From the August 2006 issue

Phil Harrington binocular universe (October 2006 online extra)

In this month's column, I promised we could find Neptune through binoculars in the October sky. Here's how.
By | Published: August 25, 2006 | Last updated on May 18, 2023
This picture of Neptune was produced from the last whole-planet images taken through the green and orange filters on the Voyager 2 narrow-angle camera. The images were taken at a range of 4.4 million miles from the planet, 4 days and 20 hours before closest approach. The picture shows the Great Dark Spot and its companion bright smudge near the center of the image.
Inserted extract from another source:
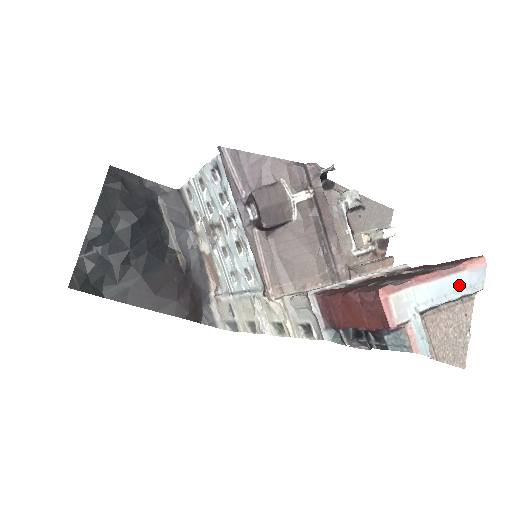
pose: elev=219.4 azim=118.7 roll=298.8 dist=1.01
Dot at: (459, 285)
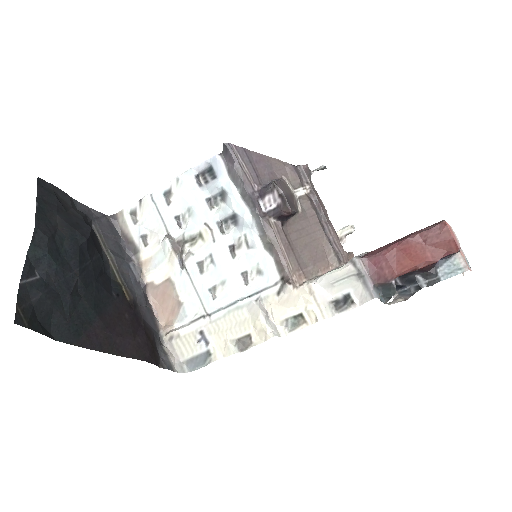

On the west limb the fast moving bright feature called Scooter and the little dark spot are visible. These clouds persisted as long as Voyager’s cameras could resolve them.
Right now, Neptune can be found floating among the dim stars of Capricornus the Sea-Goat. Start by identifying the constellation’s triangular pattern, which looks like a bikini’s bottom half. The star Delta (δ) Capricorni marks the triangle’s northeastern corner. Zero in on it through your binoculars, and then move along the “waist” of the bikini — pass from Delta to Gamma, then stop at 4th-magnitude Iota. Look to the northwest of the star and you should see a turquoise-colored point of light.

Even though it will appear quite dim through binoculars, its color should help it stand out. You’ve found Neptune!